Brynjolfsson contends that a “mindset shift” at all levels – from scientists and policy-makers to employers and workers – is required to harness AI’s power to shape society for good. “We should ask: ‘What do we want these powerful tools for? And how can we use them to achieve our goals?’ The tools don’t decide; we decide.”

One of the biggest misconceptions about AI is that it needs to do everything that humans do and replace them

He adds that many business leaders have the wrong attitude to applying new tech in general and AI in particular. This amounts to a “pernicious problem”. 

To illustrate this, he cites Waymo’s experiments with self-driving vehicles: “These work 99.9% of the time, but there is a human safety driver overseeing the system and a second safety driver in case the first one falls asleep. People watching each other is not the right path to driverless cars.”

Brynjolfsson commends an alternative route, which has been taken by the Toyota Research Institute, among others. When he was in Davos, the institute’s CEO, Dr Gill Pratt “told me how his team has flipped things around so that the autonomous system is used as the guardian angel. Creating a self-driving car that works in all possible conditions is tough, but humans can handle those exceptions.” 
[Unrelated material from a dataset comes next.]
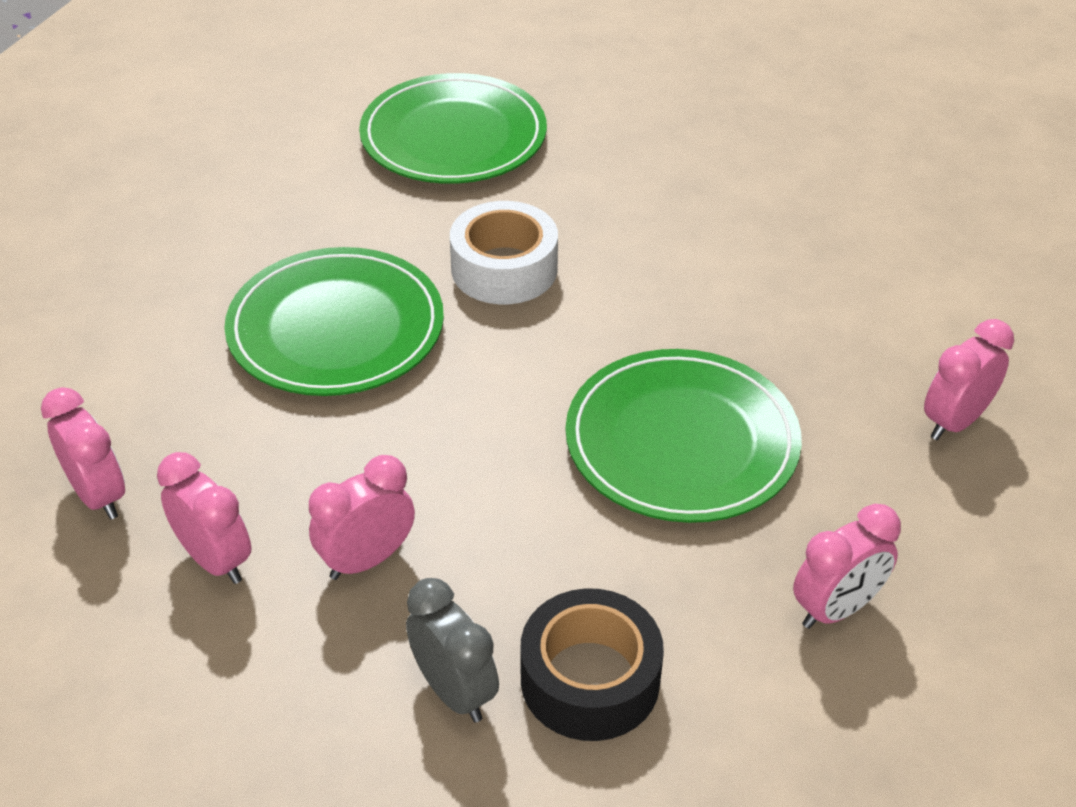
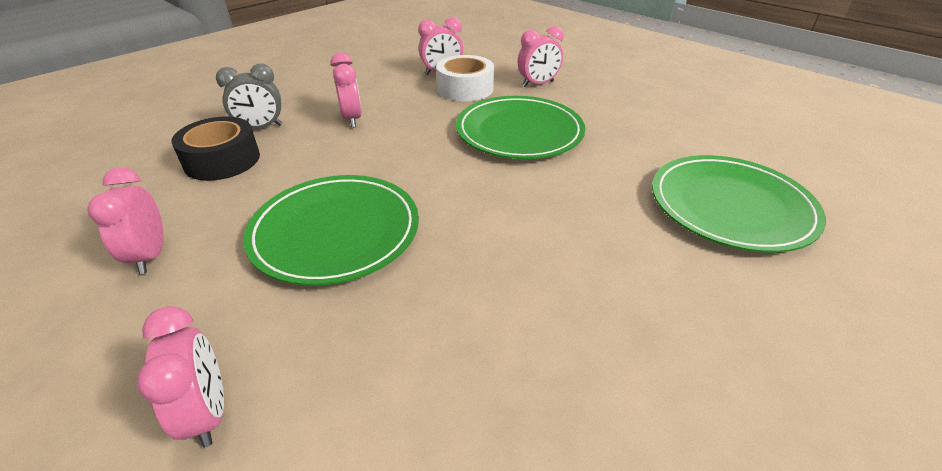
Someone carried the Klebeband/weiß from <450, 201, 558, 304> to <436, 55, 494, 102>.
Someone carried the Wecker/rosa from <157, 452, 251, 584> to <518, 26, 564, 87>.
With a person making most decisions in the driving seat, the AI intervenes “occasionally – for instance, when there’s a looming accident. I think this is a good model, not only for self-driving cars, but for many other applications where humans and machines work together.” 

For similar reasons, Brynjolfsson lauds Cresta, a provider of AI systems for customer contact centres. Its products keep humans “at the forefront” of operations instead of chatbots, whose apparent Turing test failures continue to frustrate most people who deal with them. 

“The AI gives them suggestions about what to mention to customers,” he says. “This system does dramatically better in terms of both productivity and customer satisfaction. It closes the skills gap too.”

Does Brynjolfsson have a final message for business leaders before he heads off to give his next lecture? “We need to catch up and keep control of these technologies,” he says. “If we do that, I think the next 10 years will be the best decade we’ve ever had on this planet.”